Per QCT, il racconto di un’esperienza tra Venezia e Santander

di Elena Mazzi

Ero stata costretta ad attraversare il quartiere di San Marco in pieno, calli che non percorro mai solitamente. Così, esasperata da quella folla, stretta tra muri, acqua e corpi, vagavo con la mente verso il mio prossimo viaggio. A breve sarei infatti partita per Santander, città a nord della Spagna, sulla costa dei Paesi Baschi, dove sole e nuvole si alternano con una velocità disarmante e il mare è una lingua lunga di terra che a tratti sembra infinita. Capo indiscusso della città, da poco defunto, il signor Botin, che con il suo ‘Banco Santander’ detiene il potere. Non a caso il cartello d’ingresso alla città, ‘Bienvenidos a Santander’, è di fatto il logo bancario, nonché della Fondazione creata in seguito, che supporta e investe in ricerca scientifica, sviluppo territoriale, cultura, arte e sport.

Ogni estate la Fondazione organizza un workshop estivo per giovani artisti internazionali, invitando un artista affermato a trattare una tematica ben precisa. Quest’anno sarebbe stato Carlos Garaicoa, artista cubano classe 1963, che avrebbe condotto un workshop sul tema “Arte e politica: una finzione nella realtà.”
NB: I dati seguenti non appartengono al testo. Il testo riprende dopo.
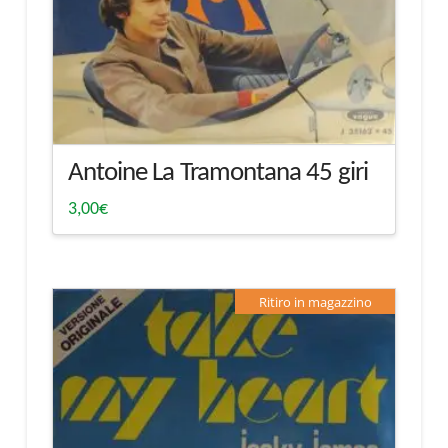
Antoine La Tramontana 45 giri
3,00
€
Ritiro in magazzino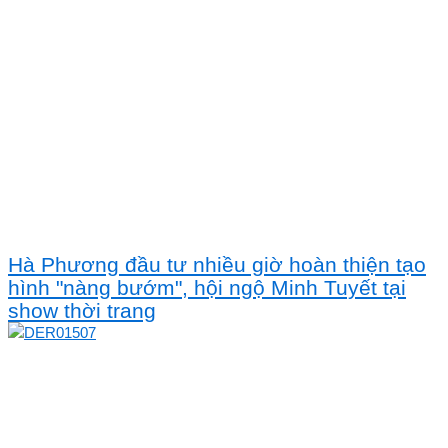
Hà Phương đầu tư nhiều giờ hoàn thiện tạo
hình "nàng bướm", hội ngộ Minh Tuyết tại
show thời trang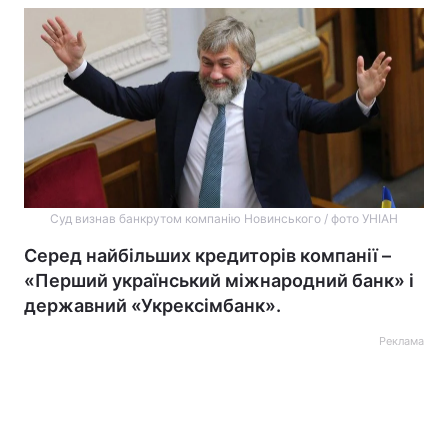
Суд визнав банкрутом компанію Новинського / фото УНІАН
Серед найбільших кредиторів компанії –
«Перший український міжнародний банк» і
державний «Укрексімбанк».
Реклама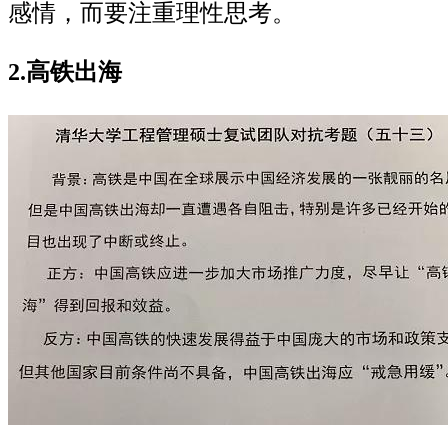
感情，而要注重理性思考。
2.高铁出海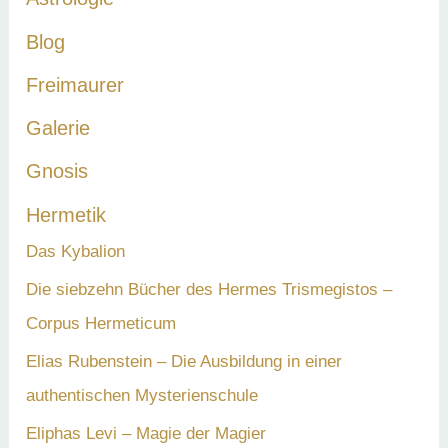
c
Blog
h
Freimaurer
:
Galerie
Gnosis
Hermetik
Das Kybalion
Die siebzehn Bücher des Hermes Trismegistos –
Corpus Hermeticum
Elias Rubenstein – Die Ausbildung in einer
authentischen Mysterienschule
Eliphas Levi – Magie der Magier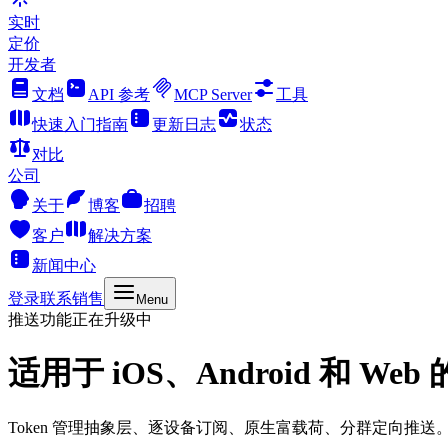
实时
定价
开发者
文档
API 参考
MCP Server
工具
快速入门指南
更新日志
状态
对比
公司
关于
博客
招聘
客户
解决方案
新闻中心
登录
联系销售
Menu
推送功能正在升级中
适用于 iOS、Android 和 Web 
Token 管理抽象层、逐设备订阅、原生富载荷、分群定向推送。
Santander si è rivelata una città atipica per essere in Spagna; una sorta di Nizza del nord. Dopo le prime passeggiate compiute in tarda mattinata per scoprire la città, io e il resto di giovani artisti internazionali selezionati – una decina in tutto – riuscivamo a spendere rari pomeriggi in spiaggia dove, unica coraggiosa, mi tuffavo in acqua. Ogni tanto mi seguiva  Amir, artista israeliano con cui avevo legato molto.

Di sera, unico momento libero per noi, ci ritrovavamo nelle salette comuni del campus universitario dove alloggiavamo, a confrontarci sulle rispettive pratiche artistiche e a parlare della guerra che stava colpendo la sua città, e di come lui si sentisse a riguardo: un artista israeliano filo-palestinese non aveva vita facile, e lui da anni si era trasferito a Berlino per fuggire da tutto e tutti. Le giornate avevano un ritmo strutturato, anche se non in maniera categorica; ci si ritrovava a Villa Iris in mattinata, luogo deputato al nostro operare.